DATA PROVIDED:
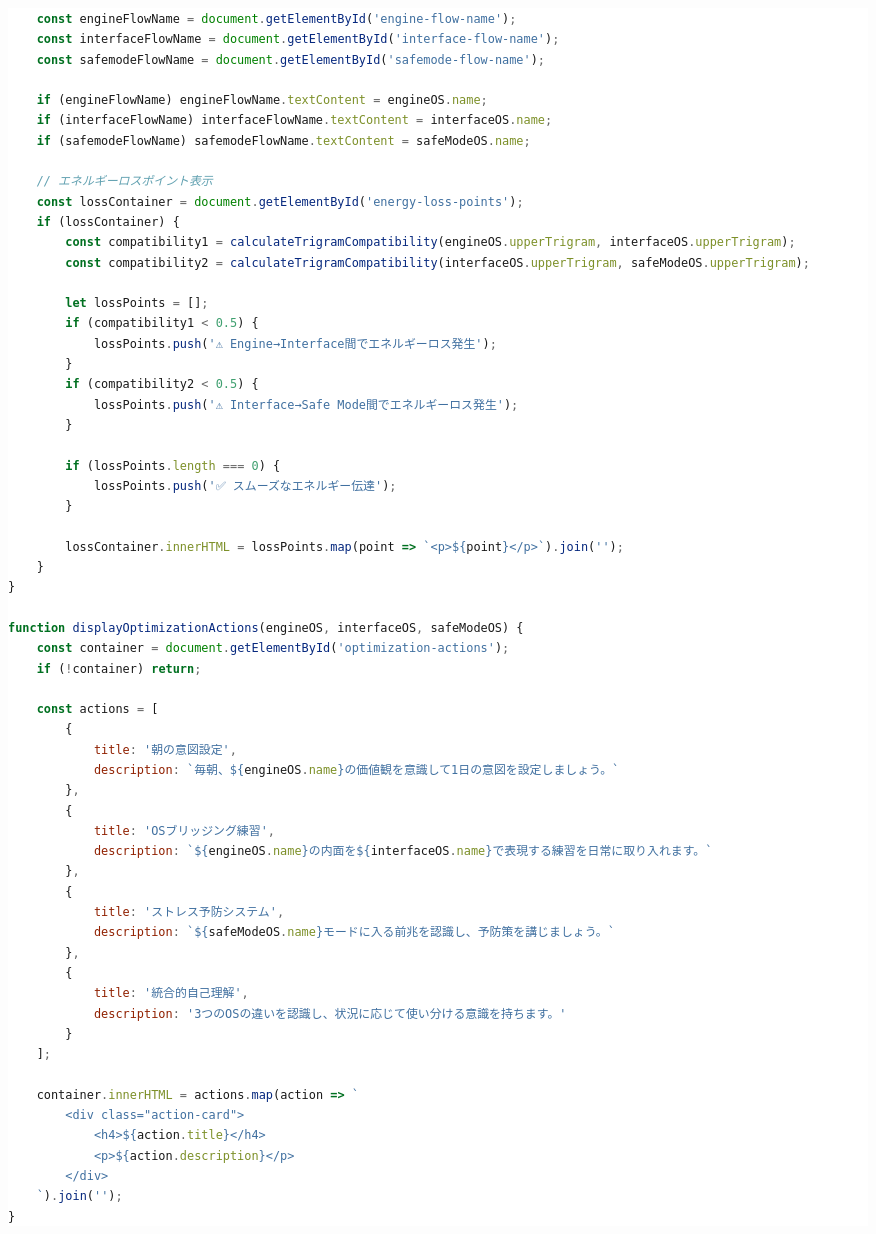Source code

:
 ```javascript
    const engineFlowName = document.getElementById('engine-flow-name');
    const interfaceFlowName = document.getElementById('interface-flow-name');
    const safemodeFlowName = document.getElementById('safemode-flow-name');
    
    if (engineFlowName) engineFlowName.textContent = engineOS.name;
    if (interfaceFlowName) interfaceFlowName.textContent = interfaceOS.name;
    if (safemodeFlowName) safemodeFlowName.textContent = safeModeOS.name;
    
    // エネルギーロスポイント表示
    const lossContainer = document.getElementById('energy-loss-points');
    if (lossContainer) {
        const compatibility1 = calculateTrigramCompatibility(engineOS.upperTrigram, interfaceOS.upperTrigram);
        const compatibility2 = calculateTrigramCompatibility(interfaceOS.upperTrigram, safeModeOS.upperTrigram);
        
        let lossPoints = [];
        if (compatibility1 < 0.5) {
            lossPoints.push('⚠️ Engine→Interface間でエネルギーロス発生');
        }
        if (compatibility2 < 0.5) {
            lossPoints.push('⚠️ Interface→Safe Mode間でエネルギーロス発生');
        }
        
        if (lossPoints.length === 0) {
            lossPoints.push('✅ スムーズなエネルギー伝達');
        }
        
        lossContainer.innerHTML = lossPoints.map(point => `<p>${point}</p>`).join('');
    }
}

function displayOptimizationActions(engineOS, interfaceOS, safeModeOS) {
    const container = document.getElementById('optimization-actions');
    if (!container) return;
    
    const actions = [
        {
            title: '朝の意図設定',
            description: `毎朝、${engineOS.name}の価値観を意識して1日の意図を設定しましょう。`
        },
        {
            title: 'OSブリッジング練習',
            description: `${engineOS.name}の内面を${interfaceOS.name}で表現する練習を日常に取り入れます。`
        },
        {
            title: 'ストレス予防システム',
            description: `${safeModeOS.name}モードに入る前兆を認識し、予防策を講じましょう。`
        },
        {
            title: '統合的自己理解',
            description: '3つのOSの違いを認識し、状況に応じて使い分ける意識を持ちます。'
        }
    ];
    
    container.innerHTML = actions.map(action => `
        <div class="action-card">
            <h4>${action.title}</h4>
            <p>${action.description}</p>
        </div>
    `).join('');
}

```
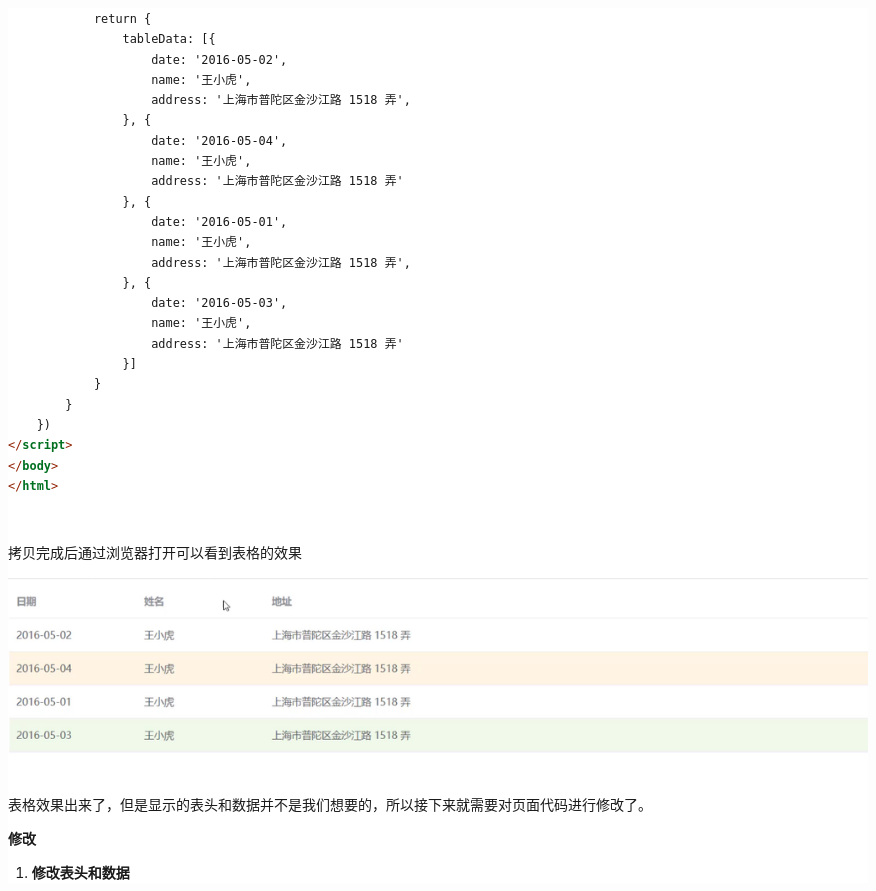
 ```html
            return {
                tableData: [{
                    date: '2016-05-02',
                    name: '王小虎',
                    address: '上海市普陀区金沙江路 1518 弄',
                }, {
                    date: '2016-05-04',
                    name: '王小虎',
                    address: '上海市普陀区金沙江路 1518 弄'
                }, {
                    date: '2016-05-01',
                    name: '王小虎',
                    address: '上海市普陀区金沙江路 1518 弄',
                }, {
                    date: '2016-05-03',
                    name: '王小虎',
                    address: '上海市普陀区金沙江路 1518 弄'
                }]
            }
        }
    })
</script>
</body>
</html>
```

![点击并拖拽以移动](data:image/gif;base64,R0lGODlhAQABAPABAP///wAAACH5BAEKAAAALAAAAAABAAEAAAICRAEAOw==)

拷贝完成后通过浏览器打开可以看到表格的效果

![img](JavaWeb基础9——VUE，Element&整合Javaweb的商品管理系统.assets/f6e8a444890f4769b0717b4a9ab3a872.png)![点击并拖拽以移动](data:image/gif;base64,R0lGODlhAQABAPABAP///wAAACH5BAEKAAAALAAAAAABAAEAAAICRAEAOw==)





表格效果出来了，但是显示的表头和数据并不是我们想要的，所以接下来就需要对页面代码进行修改了。

**修改**

1. **修改表头和数据**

WORK REQUIRED: Looking at the records above, how many lines have the word "interfaceFlowName" in them? State the number only.

OUTPUT OF THE TASK: 2